My first employer in Minneapolis charged 10s of thousands of dollars for a brochureware website that only promoted a small business in the early 2000s. It became harder and harder to acquire new business, and the price point eventually dropped significantly, but still, it was a pretty good business to be in.

Then in August 2011 Twitter open sourced bootstrap, which turned the entire web to look the same. It was a huge leap in the right direction, but every other website or internal app looked very much alike.

More and more UI engineers cranked out "customized" bootstrap apps. Engineers familiar with bootstrap were able to modify and tweak the design. I even built my own resume on one of those bootstrap designs.

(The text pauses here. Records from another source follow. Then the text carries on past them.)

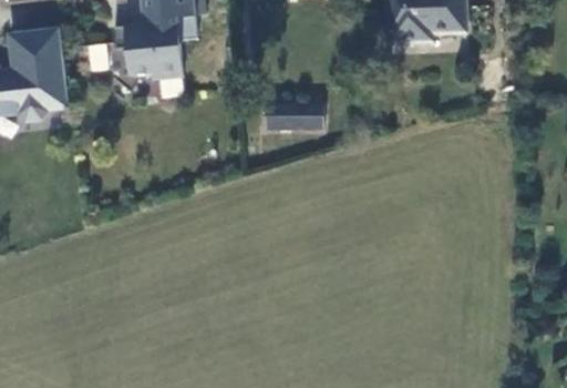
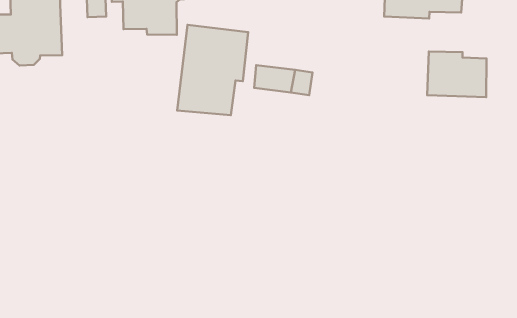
building: none -> [177,25,248,115]
building: none -> [427,51,486,97]

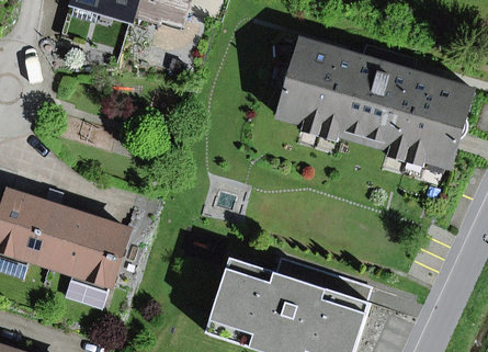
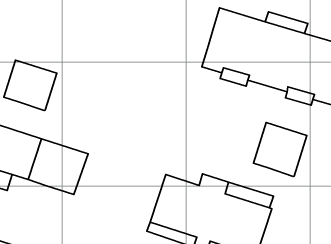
building: none -> [4,60,57,110]
building: none -> [253,122,307,176]
building: [64,272,109,308] -> none

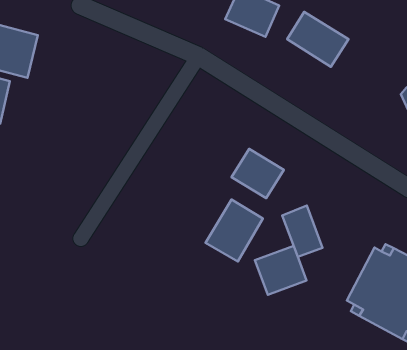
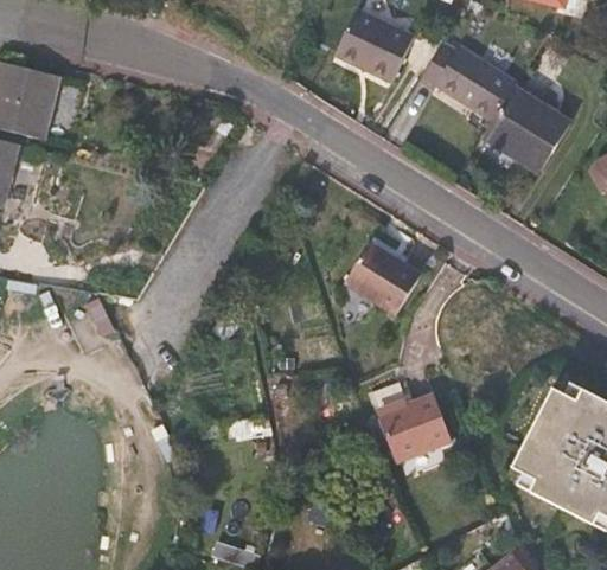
building: none -> [487,84,570,168]
building: [206,200,263,261] -> none
building: [282,205,323,257] -> none

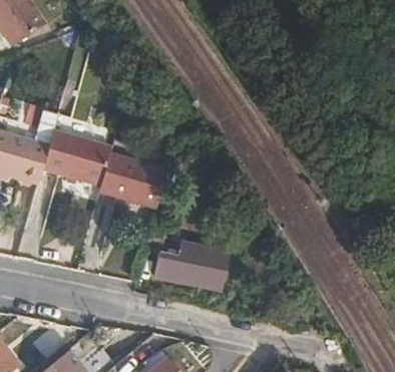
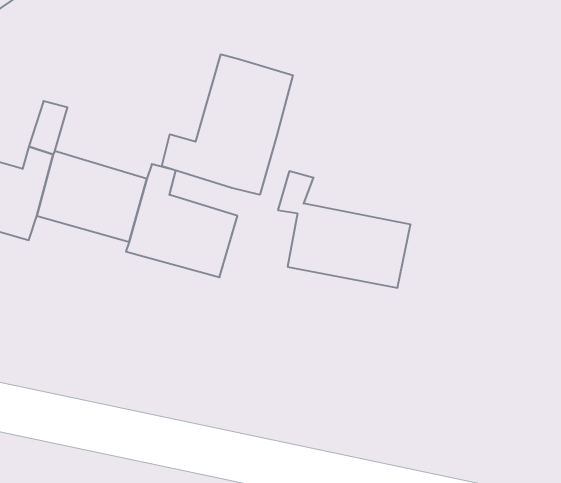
building: none -> [162,54,293,195]
building: [148,219,231,291] -> [278,171,411,288]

A couple of weeks ago a good friend of mine pinged me about help with his app prototype. He even picked out the template for himself. He sent it over to me as a zip file, I extracted it and my jaw dropped. The 566 MB of content I found in it was amazing.

It had:

  • 4 layouts
  • 5 dashboard mockups with sample graphs
  • 7 different graphs
  • an email template with all messages, view and write email templates
  • metrics dashboard with 6 different data representations
  • all sorts of UI widgets like zoomable maps
  • form widgets with wizards, file uploads
  • 19 user profile views
  • 2 login, forgot password and different error pages
  • a code editor, a timeline view, tree and chat view
  • different UI elements like panels, buttons, tabs and badges
  • 4 data table templates
  • full e-commerce design for products, orders, order detail and payment forms
  • 3 galleries
  • 2 menu options
  • a public site design, this way your company can have a marketing site aligned with the app
  • 5 full and starter templates (angular.js, ASP.NET MVC, meteor.js, static HTML 5 template, Rails 4 templates)
  • 3 CSS pre-processors (SASS, SCSS, LESS)
  • all the templates in PSD in case you want to further tweak it yourself

With a template like that you can pretty much do everything you want. An e-commerce app? Sure! A data analytics application? Absolutely. I've tried using my UI chops before, but none of my attempts were remotely close to what a template like this can offer.

And the best part? This template does not cost $1000. Not even $500. You can have it all for 18 dollars. Yes, for the cost of your lunch you can put your ideas in motion.